Written by Petr Kominek
The Horovice Chateau is a baroque-classicist residence in the town of Horovice in the Central Bohemian region.
Despite the lack of sources concerning its foundation and construction, this so-called new chateau is dated to the very end of the 17th century, as the detailed historical records of the Horovice domain only mention the old gothic castle of Horovice prior to 1648. In 1657, Jan Frantisek Bruntalsky of Vrbno married the daughter of Bernard Ignac of Martinic, and, after her death, married her younger sister in 1672. Through these marriages, the Silesian family of Bruntals of Vrbno acquired the lands in Horovice, and Jan Frantisek is assumed to have built the Horovice Chateau, due to the fact the old castle no longer suited the needs of representing nobility.

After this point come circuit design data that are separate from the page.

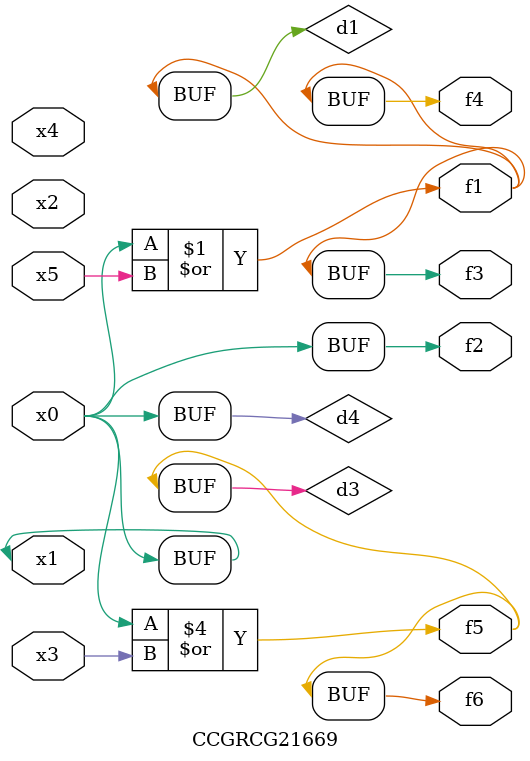
<source format=v>
module CCGRCG21669(
	input x0, x1, x2, x3, x4, x5,
	output f1, f2, f3, f4, f5, f6
);

	wire d1, d2, d3, d4;

	or (d1, x0, x5);
	xnor (d2, x1, x4);
	or (d3, x0, x3);
	buf (d4, x0, x1);
	assign f1 = d1;
	assign f2 = d4;
	assign f3 = d1;
	assign f4 = d1;
	assign f5 = d3;
	assign f6 = d3;
endmodule

</source>
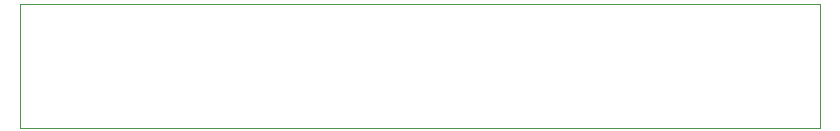
<source format=gbr>
%TF.GenerationSoftware,KiCad,Pcbnew,8.0.1*%
%TF.CreationDate,2024-08-20T12:32:33+02:00*%
%TF.ProjectId,ESP32_PICO_LED,45535033-325f-4504-9943-4f5f4c45442e,rev?*%
%TF.SameCoordinates,Original*%
%TF.FileFunction,Profile,NP*%
%FSLAX46Y46*%
G04 Gerber Fmt 4.6, Leading zero omitted, Abs format (unit mm)*
G04 Created by KiCad (PCBNEW 8.0.1) date 2024-08-20 12:32:33*
%MOMM*%
%LPD*%
G01*
G04 APERTURE LIST*
%TA.AperFunction,Profile*%
%ADD10C,0.050000*%
%TD*%
G04 APERTURE END LIST*
D10*
X106250000Y-75700000D02*
X173950000Y-75700000D01*
X173950000Y-86200000D01*
X106250000Y-86200000D01*
X106250000Y-75700000D01*
M02*

</source>
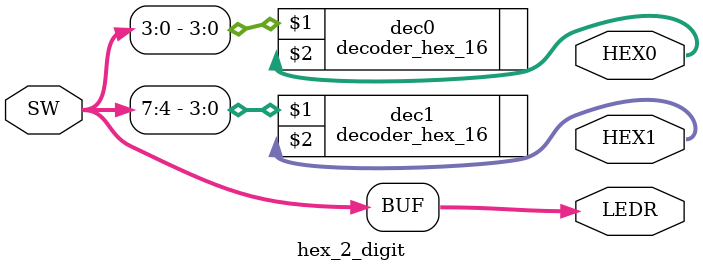
<source format=v>
module hex_2_digit(
input [7:0] SW,
output [7:0] LEDR,
output [6:0] HEX1,HEX0
);
assign LEDR[7:0] = SW[7:0];

decoder_hex_16 dec1(SW[7:4], HEX1[6:0]);
decoder_hex_16 dec0(SW[3:0], HEX0[6:0]);

endmodule

</source>
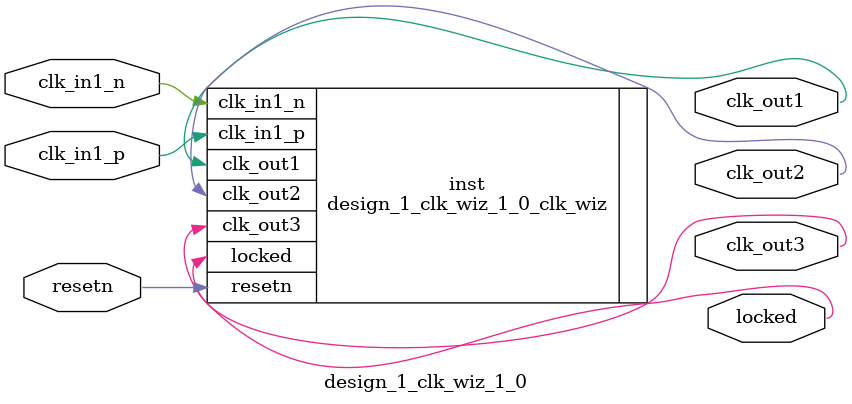
<source format=v>


`timescale 1ps/1ps

(* CORE_GENERATION_INFO = "design_1_clk_wiz_1_0,clk_wiz_v6_0_9_0_0,{component_name=design_1_clk_wiz_1_0,use_phase_alignment=false,use_min_o_jitter=false,use_max_i_jitter=false,use_dyn_phase_shift=false,use_inclk_switchover=false,use_dyn_reconfig=false,enable_axi=0,feedback_source=FDBK_AUTO,PRIMITIVE=MMCM,num_out_clk=3,clkin1_period=5.000,clkin2_period=10.0,use_power_down=false,use_reset=true,use_locked=true,use_inclk_stopped=false,feedback_type=SINGLE,CLOCK_MGR_TYPE=NA,manual_override=false}" *)

module design_1_clk_wiz_1_0 
 (
  // Clock out ports
  output        clk_out1,
  output        clk_out2,
  output        clk_out3,
  // Status and control signals
  input         resetn,
  output        locked,
 // Clock in ports
  input         clk_in1_p,
  input         clk_in1_n
 );

  design_1_clk_wiz_1_0_clk_wiz inst
  (
  // Clock out ports  
  .clk_out1(clk_out1),
  .clk_out2(clk_out2),
  .clk_out3(clk_out3),
  // Status and control signals               
  .resetn(resetn), 
  .locked(locked),
 // Clock in ports
  .clk_in1_p(clk_in1_p),
  .clk_in1_n(clk_in1_n)
  );

endmodule

</source>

The French-style chateau park was designed in the 1730s, and the gates to the park were adorned with sculptures by the renowned sculptor Matyas Bernard Braun. The park was also decorated with a statue of Friedrich Wilhelm of Hanau by Heinrich Natter, which is, however, younger than the sculptures by Braun. The Bruntals of Vrbno used the chateau up until the second half of the 19th century when the last owner from this family Dominik sold it to Friedrich Wilhelm of Hanau, a Hessian elector, who purchased it as a present for his wife Gertrude. Their descendants still lived in the residence until the year 1945. The last owner of the Chateau, Jindrich of Schaumburg, joined the Wehrmacht in 1938 and after his capture in Tunisia in 1940 spent the rest of the war as a prisoner of war. His son, Leopold, stayed in Horovice with his mother and was imprisoned by the Gestapo.
After the war, the family was reunited in Austria, but they never returned to Horovice, as the Chateau was seized by the decree no. 7 issued by President Benes. Parts of the building were utilized as a hospital for two units of Red Army soldiers immediately after the war, who stole the “spoils of war” and damaged the property. After the departure of the soviet military assets, the estate was used as a post office, warehouse, offices for various state organizations and the school system under the management of the national committee for culture. From 1954 onward, parts of the chateau were being exhibited. It is currently a national cultural site with a stable exhibition under the management of the national heritage institute.